Borrow checked treat value as borrowed after using `to_owned`

I've got the following code snippet which is part of a bigger function and I have borrow checker complaining for (obviously valid) reason but I don't quite understand why.

 async fn func() -> Result<()> { 
  let mut file_mime_sub_type = None;

  while let Some(item) = payload.try_next().await? {
    let mut field = item;
    let mut content = vec![];
    
    // Field in turn is stream of *Bytes* object
    while let Some(chunk) = field.next().await {
      let chunk = chunk?;
      content.push(chunk);
    }

    let field_name = field.name();
    let content_type = field.content_type().unwrap_or(&mime::TEXT_PLAIN).to_owned();
    let mime_subtype = content_type.subtype();
    let content = content.concat();

    if mime_subtype.eq(&mime::TEXT_PLAIN.subtype()) {
      
    } else if is_supported_media_type(mime_subtype) {
      file_mime_sub_type = Some(mime_subtype);
    }
  }

  if let Some(mime_subtype) = file_mime_sub_type {
    // do something
  }
  ...
}

The error I see is:

   |
63 |     let content_type = field.content_type().unwrap_or(&mime::TEXT_PLAIN).to_owned();
   |         ------------ binding `content_type` declared here
64 |     let mime_subtype = content_type.subtype();
   |                                        ^^^^^^^^^^^^ borrowed value does not live long enough
...
79 |   }
   |   - `content_type` dropped here while still borrowed
...
93 |   if let Some(mime_subtype) = file_mime_sub_type {
   |                                                    ------------------ borrow later used here

I'm struggling to understand why content_type is a borrowed value. I did use to_owned and then assigned it to file_mime_sub_type. Doesn't this move the owned value to that variable?

Below I add the fn signature of a couple of function. Hopefully that helps.
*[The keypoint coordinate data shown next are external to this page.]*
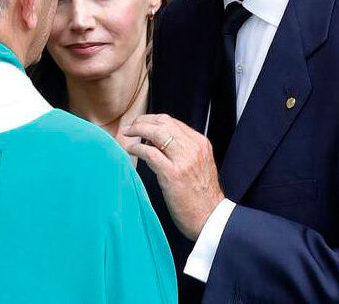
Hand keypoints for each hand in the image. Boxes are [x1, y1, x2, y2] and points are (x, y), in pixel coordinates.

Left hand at [123, 114, 224, 240]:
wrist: (211, 218)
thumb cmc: (201, 195)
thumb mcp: (197, 164)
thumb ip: (182, 149)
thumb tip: (154, 140)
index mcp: (200, 143)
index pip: (172, 121)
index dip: (152, 120)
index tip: (140, 123)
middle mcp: (194, 148)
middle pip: (163, 122)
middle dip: (142, 121)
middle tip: (130, 127)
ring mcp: (184, 160)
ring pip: (156, 133)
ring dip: (137, 130)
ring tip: (127, 134)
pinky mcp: (173, 174)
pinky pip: (150, 152)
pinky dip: (136, 148)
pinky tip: (130, 149)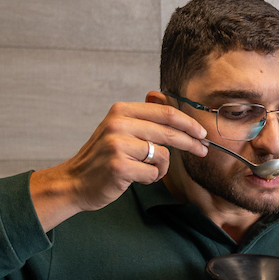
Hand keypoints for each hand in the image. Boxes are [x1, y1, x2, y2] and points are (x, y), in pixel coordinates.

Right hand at [30, 102, 208, 230]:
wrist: (75, 182)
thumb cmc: (102, 158)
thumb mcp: (118, 129)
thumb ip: (141, 116)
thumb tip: (163, 97)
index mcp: (121, 111)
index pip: (165, 112)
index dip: (188, 123)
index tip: (202, 132)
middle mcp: (118, 124)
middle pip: (169, 132)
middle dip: (191, 143)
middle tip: (203, 151)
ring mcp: (118, 145)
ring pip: (163, 154)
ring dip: (162, 167)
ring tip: (148, 170)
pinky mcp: (120, 166)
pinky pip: (153, 172)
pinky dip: (151, 178)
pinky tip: (137, 177)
pub fn content_type(&self) -> Option<&mime::Mime> {
    self.ct.as_ref()
}


pub fn subtype(&self) -> Name {}
``

The content_type is indeed owned. But the Name returned by calling content_type.subtype() borrows from the content_type. You don't assign the owned content_type to file_mime_sub_type thus transferring ownership, but the borrowing mime_subtype. That is causing the lifetime error. To fix this I would suggest assigning file_mime_sub_type[1] to content_type instead of mime_subtype. You can always retrieve the subtype when you need it and there is no convenient way to convert a Name<'a> to Name<'static> and make Name own the underlying data.
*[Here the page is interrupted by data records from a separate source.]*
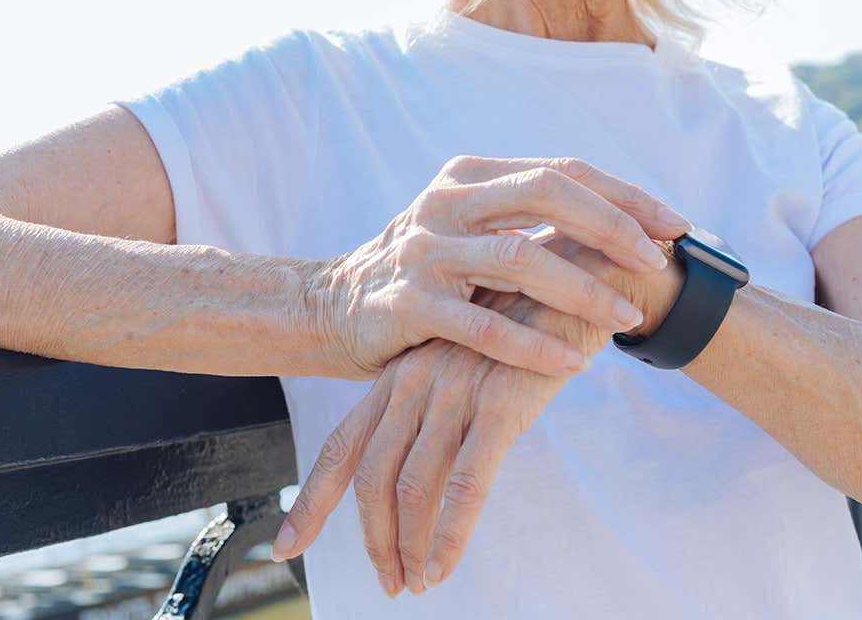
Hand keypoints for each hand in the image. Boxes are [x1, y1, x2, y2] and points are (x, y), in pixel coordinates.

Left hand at [275, 227, 687, 595]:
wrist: (577, 277)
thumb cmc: (519, 330)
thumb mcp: (462, 362)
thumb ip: (433, 408)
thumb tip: (416, 472)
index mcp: (399, 377)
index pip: (342, 446)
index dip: (312, 501)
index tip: (285, 547)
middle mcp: (415, 383)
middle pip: (368, 474)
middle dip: (372, 539)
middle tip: (389, 583)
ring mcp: (454, 392)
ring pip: (411, 487)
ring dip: (409, 546)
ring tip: (418, 583)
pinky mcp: (499, 405)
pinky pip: (465, 483)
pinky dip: (448, 534)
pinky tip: (441, 567)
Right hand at [306, 154, 691, 379]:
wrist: (330, 307)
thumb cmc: (423, 272)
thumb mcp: (468, 227)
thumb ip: (525, 217)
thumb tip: (623, 222)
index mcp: (468, 176)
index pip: (560, 170)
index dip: (624, 196)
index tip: (675, 226)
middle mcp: (446, 202)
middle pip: (546, 195)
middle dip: (612, 227)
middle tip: (656, 263)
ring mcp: (424, 251)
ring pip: (519, 258)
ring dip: (582, 289)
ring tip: (625, 318)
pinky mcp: (407, 303)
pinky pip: (483, 326)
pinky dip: (533, 345)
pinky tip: (572, 362)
  1. Renaming the variable to file_mime_type instead I guess. ↩ī¸Ž

Thanks for the prompt reply mate, much appreciated. However, if Name is copy so shouldn't it simply copy it?

#[derive(Clone, Copy, PartialEq, Eq, PartialOrd, Ord, Hash)]

pub struct Name<'a> {}

Also why wouldn't the following work either (fails with the same exact error)
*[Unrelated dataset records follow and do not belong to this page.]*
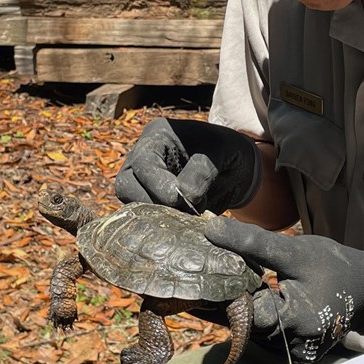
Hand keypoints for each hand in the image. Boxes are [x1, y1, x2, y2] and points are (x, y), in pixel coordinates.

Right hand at [114, 118, 260, 214]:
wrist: (237, 168)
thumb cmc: (227, 151)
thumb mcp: (221, 152)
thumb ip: (200, 173)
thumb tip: (182, 199)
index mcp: (156, 137)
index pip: (143, 163)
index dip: (157, 184)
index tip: (177, 199)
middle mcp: (143, 160)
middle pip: (127, 186)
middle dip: (153, 203)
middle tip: (183, 212)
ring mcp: (144, 184)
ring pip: (133, 207)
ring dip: (159, 218)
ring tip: (189, 218)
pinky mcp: (152, 205)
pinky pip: (147, 221)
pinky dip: (166, 227)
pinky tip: (187, 226)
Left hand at [205, 217, 363, 363]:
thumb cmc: (332, 266)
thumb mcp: (293, 250)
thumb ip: (252, 242)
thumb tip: (212, 228)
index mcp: (295, 321)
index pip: (246, 313)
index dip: (227, 292)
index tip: (209, 273)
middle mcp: (294, 345)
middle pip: (248, 325)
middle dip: (232, 301)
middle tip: (209, 278)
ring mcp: (295, 351)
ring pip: (256, 331)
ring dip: (243, 309)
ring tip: (225, 286)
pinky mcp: (296, 351)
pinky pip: (268, 334)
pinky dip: (258, 317)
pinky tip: (249, 297)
let content_type = field.content_type().unwrap_or(&mime::TEXT_PLAIN).to_owned();
let mime_subtype = content_type.subtype().to_owned();

.to_owned() for a type that implements Clone is simply a .clone(). For Name this means you're simply copying the reference it contains (but not the referenced value!). Thus the value you get is still borrowing the same thing.

2 Likes

The Copy implementation of Name just copies the reference inside of Name to the underlying string slice, it doesn't copy the content of the str and makes it owned data.

2 Likes

Oh ok that does make sense indeed. Thanks buddy :slight_smile: Basically, Name still has the lifetime of content_type. Got it now.